When Mount Vesuvius erupted in AD 79, it buried the seaside resort of Herculaneum, near modern Naples and the larger ancient city of Pompeii. The town’s wonders were rediscovered in the 18th century and include a magnificent villa believed to have belonged to Julius Caesar’s father-in-law. Early excavators discovered more than 1,000 papyrus scrolls there—the largest surviving such collection in the classical world. Archaeologists believe that thousands of people may still be alive in the still-buried parts of the villa. Historian Garrett Ryan writes: “If these texts are discovered, and if even a small portion remains readable, they will transform our understanding of classical life and history on a scale not seen since the Renaissance. Literary understanding.
Unfortunately, the Herculaneum Scrolls were carbonized by volcanic heat, and many of the scrolls were damaged during early readings. Only about 600 of the items initially found were intact and looked like charcoal blocks or charred logs. In February this year, one of the volumes, which had not been seen for nearly 2,000 years, began to be read.
This milestone represents a triumph for machine learning, computer vision, international collaboration, and the age-old lure of wealth and glory. The quest began in 2015, when researchers led by Brent Seales at the University of Kentucky figured out how to use X-ray tomography and computer vision to “open” ancient scrolls. This technology creates a computer image of the page’s appearance. But distinguishing letters from parchment and clay required more progress.

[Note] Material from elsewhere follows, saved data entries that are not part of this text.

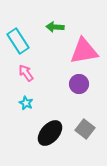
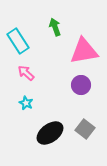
green arrow: rotated 66 degrees clockwise
pink arrow: rotated 12 degrees counterclockwise
purple circle: moved 2 px right, 1 px down
black ellipse: rotated 12 degrees clockwise
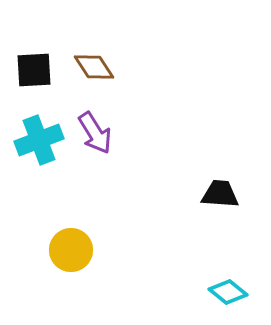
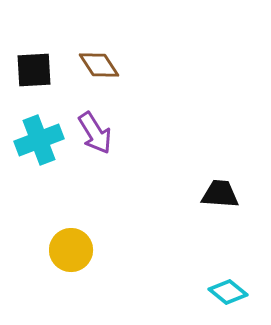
brown diamond: moved 5 px right, 2 px up
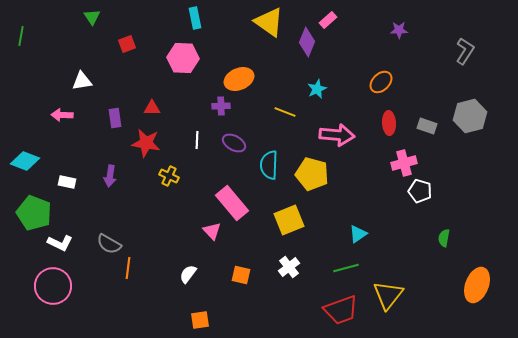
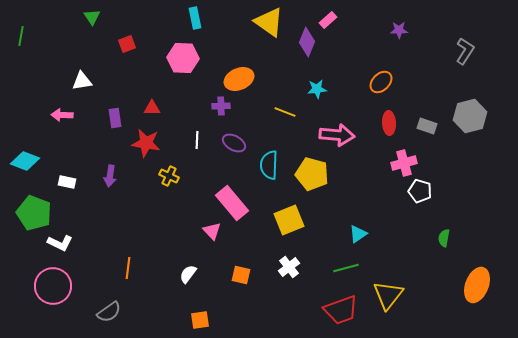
cyan star at (317, 89): rotated 18 degrees clockwise
gray semicircle at (109, 244): moved 68 px down; rotated 65 degrees counterclockwise
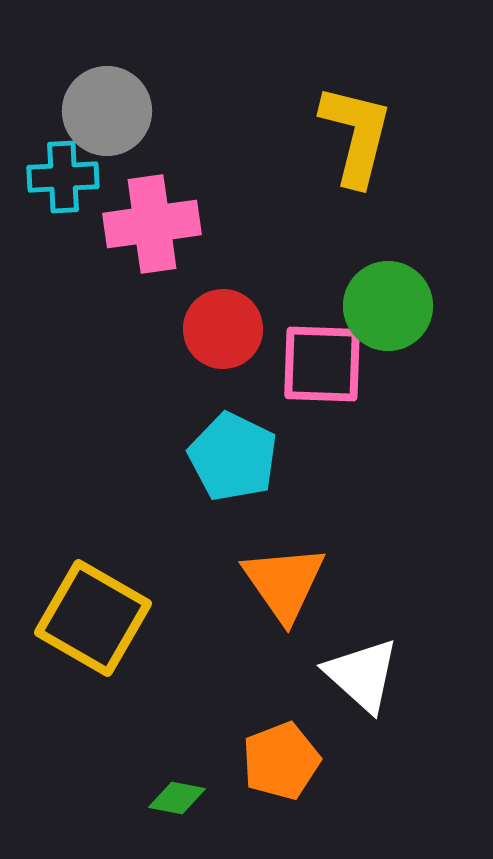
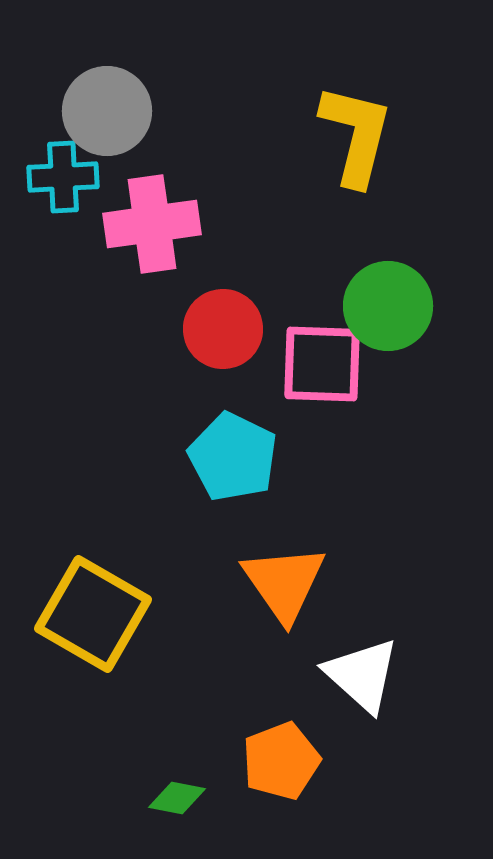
yellow square: moved 4 px up
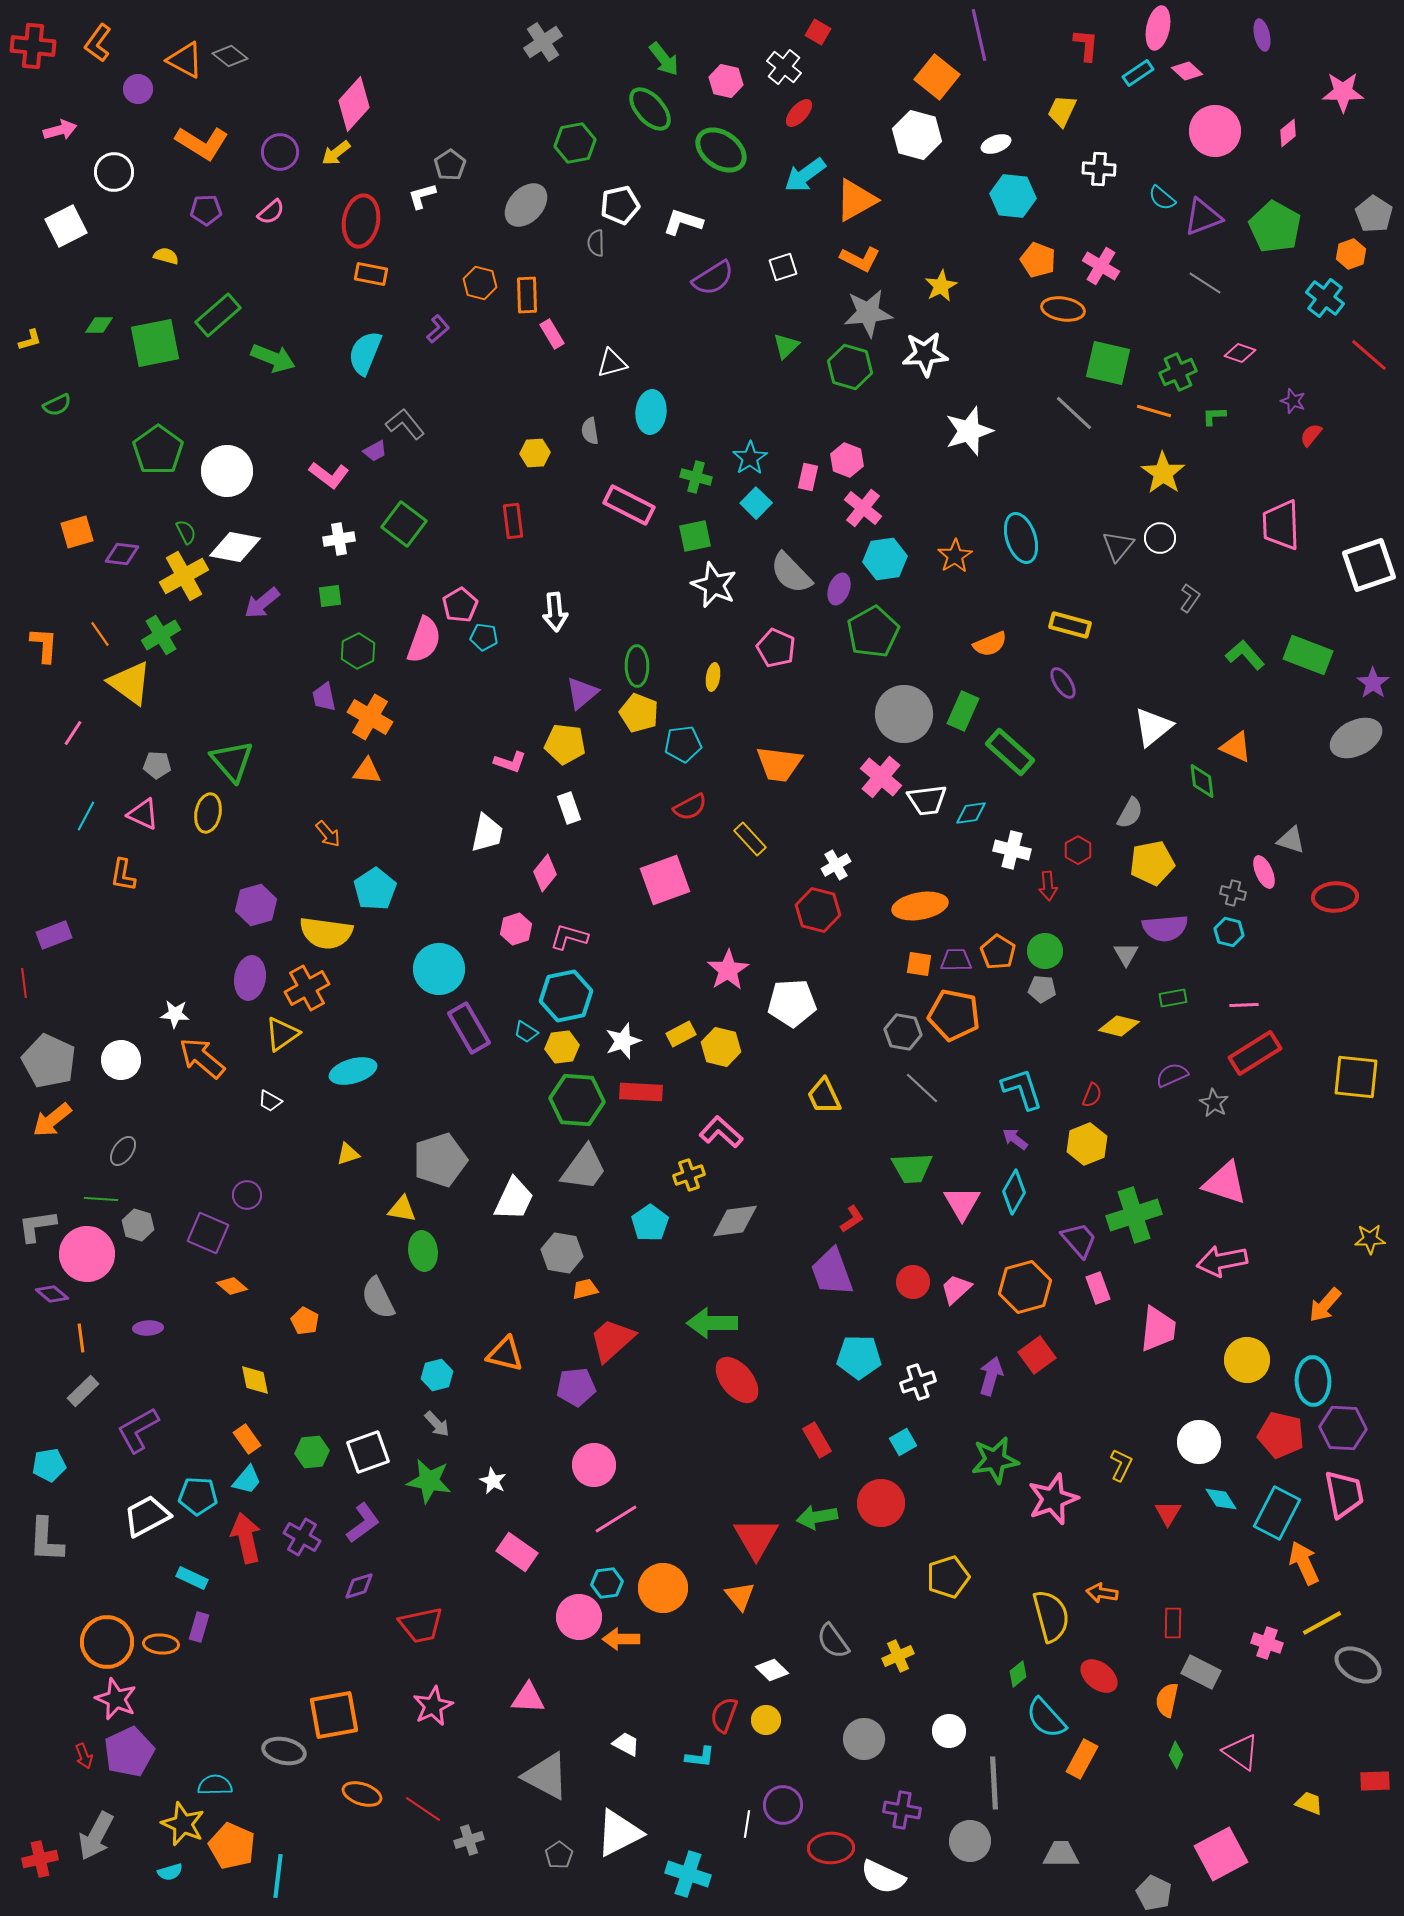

In March 2023, Seales, along with emerging investors Nat Friedman and Daniel Gross, announced the Vesuvius Challenge, offering huge prizes for key steps in reading the Herculaneum Scrolls. The challenge attracted international talent and was an almost immediate success. By the end of the year, a team consisting of students Youssef Nader, Luke Farritor, and Julian Schilliger had cracked the first volume (approximately 2,000 characters) and won the $700,000 grand prize. “We couldn’t have done this without the technical staff,” enthuses Richard Janko, professor of classical studies at the University of Michigan. wall street journal.
Although only about five percent of the text has been read to date, this is enough for scholars to determine the scroll’s point of view and themes. “Epicureanism greets you with words full of music, food, sensuality and joy!” enthuses Federica Nicolardi, a papyrologist at the University of Naples Federico II. This year, the program promises a $100,000 prize to the first team to crack 90% of four different reels. Recovering the lost scrolls of Herculaneum is the most compelling example of how artificial intelligence (future technology) promises to enhance our understanding of the past.